Energy, meanwhile, appeared to receive less attention from the Treasury. While Chancellor George Osborne’s references to energy policy were relatively few in his statement to parliament, the full budget document did set out further energy measures, which focused on oil and gas and emerging storage and nuclear technologies. The one bright spot for renewables: a budget was set for the next round of contract for difference (CfD) auctions.
Networks and storage
The government said it will allocate at least £50 million over five years for innovation in energy storage, demand-side response and other smart technologies. Ofgem will consult later this year on the future of its £100 million grid Network Innovation Competition.
The budget also mentioned an increased focus on inter-connector technologies, such as the UK-Belgium Nemo link.
The budget said government will auction contracts for difference of up to £730 million during this parliament for up to 4GW of offshore wind and other “less established” renewables. The first auction, likely to be this autumn, will be for £290 million of contracts.
Support for offshore wind will be capped initially at £105/MWh, falling to £85/MWh for projects commissioning by 2026. This pricing places offshore wind on a par with nuclear technology – the Hinkley Point C nuclear project, for example, has signed a £92.50 per MWh support contract.
Mentions of climate change were scant, but the document outlined a plan to abolish the “bureaucratic and burdensome” UK carbon reduction commitment scheme and replace it with an increase in the country’s climate change levy from 2019.
While the budget failed to make any mention of the UK’s fraught, flagship power project Hinkley, it did mention the launch of the first stage of the UK’s small modular nuclear reactor (SMR) competition, which will generate a list of SMR developers. The government will allocate at least £30 million for a research and development programme for the technology.
Oil & gas
The government will effectively abolish its petroleum revenue tax, by permanently reducing the rate from 35% to 0%, with the change backdated to 1 January 2016, it was confirmed. The industry’s ‘supplementary charge’ levy is to be cut from 20% to 10%. This change will also take effect from 1 January 2016.
The government is willing to consider proposals for using the UK guarantees scheme for new investment in oil and gas assets, it said.
Developer Ecotricity founder Dale Vince said: “The budget is remarkable not so much for what’s in it, but for what’s not; the chancellor forgot to mention a little thing called climate change… What is this budget, and this Chancellor, doing on this front? Very little it seems.”

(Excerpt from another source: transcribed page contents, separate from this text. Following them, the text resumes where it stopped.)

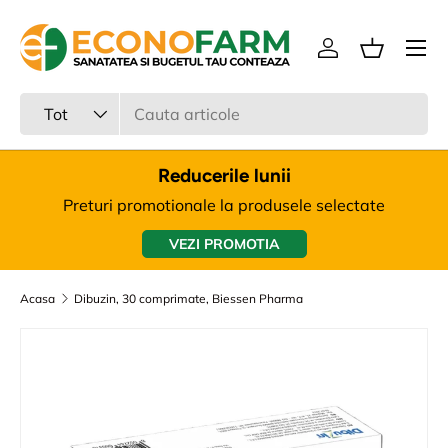
Meniu
Sari la continut
Intra in cont
Cos
Cauta
Tipul produsului
Tot
Reducerile lunii
Preturi promotionale la produsele selectate
VEZI PROMOTIA
Acasa
Dibuzin, 30 comprimate, Biessen Pharma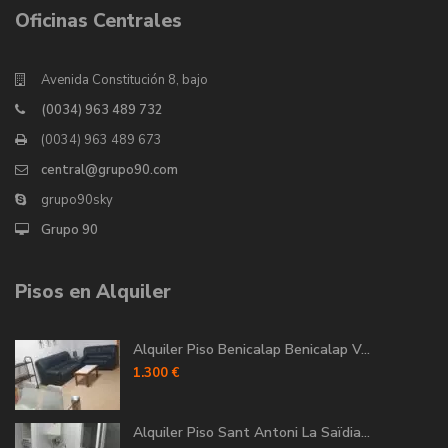
Oficinas Centrales
Avenida Constitución 8, bajo
(0034) 963 489 732
(0034) 963 489 673
central@grupo90.com
grupo90sky
Grupo 90
Pisos en Alquiler
Alquiler Piso Benicalap Benicalap V...
1.300 €
Alquiler Piso Sant Antoni La Saïdia...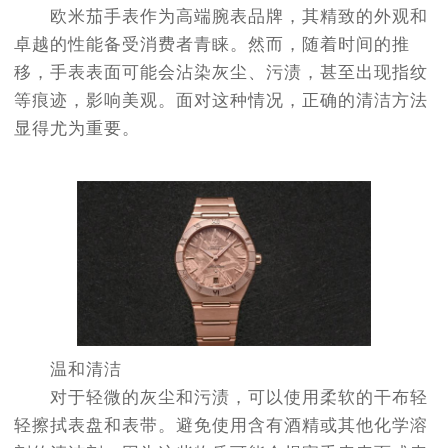
欧米茄手表作为高端腕表品牌，其精致的外观和
卓越的性能备受消费者青睐。然而，随着时间的推
移，手表表面可能会沾染灰尘、污渍，甚至出现指纹
等痕迹，影响美观。面对这种情况，正确的清洁方法
显得尤为重要。
温和清洁
对于轻微的灰尘和污渍，可以使用柔软的干布轻
轻擦拭表盘和表带。避免使用含有酒精或其他化学溶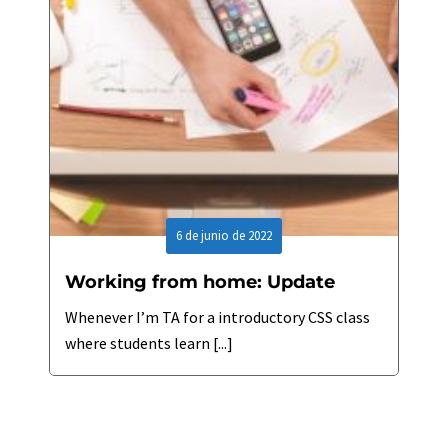
6 de junio de 2022
Working from home: Update
Whenever I’m TA for a introductory CSS class
where students learn [...]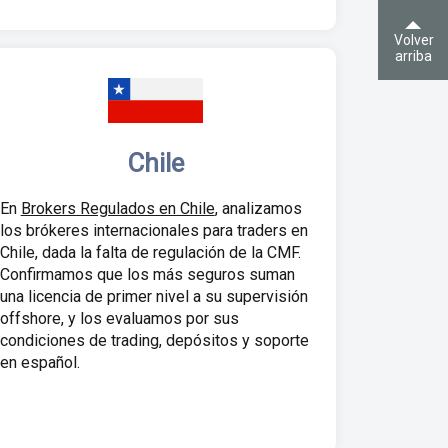
Volver
arriba
Chile
En
Brokers Regulados en Chile
, analizamos
los brókeres internacionales para traders en
Chile, dada la falta de regulación de la CMF.
Confirmamos que los más seguros suman
una licencia de primer nivel a su supervisión
offshore, y los evaluamos por sus
condiciones de trading, depósitos y soporte
en español.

Antony Skinner, renewables partner at law firm Ashurst said: "This is good news to an extent but the level of support being offered to offshore wind is being squeezed. The initial cap of £105 per MWh, later falling to £85 per MWh, is significantly lower than the administrative strike price of £140 per MWh originally set, or the strike prices of around £120 and £114 achieved in the first CfD allocation round. Also, it's not clear whether any established technologies will be offered support at all."
Richard Cockburn, energy partner at Bond Dickinson said the tax reductions will help significantly to improve the economics of North Sea projects. “The effective abolition of Petroleum Revenue Tax has long been called for by the industry,” he said, and added “the reduction of the supplementary charge may allow operators to take a second look at projects which, until now, were looking uneconomic.”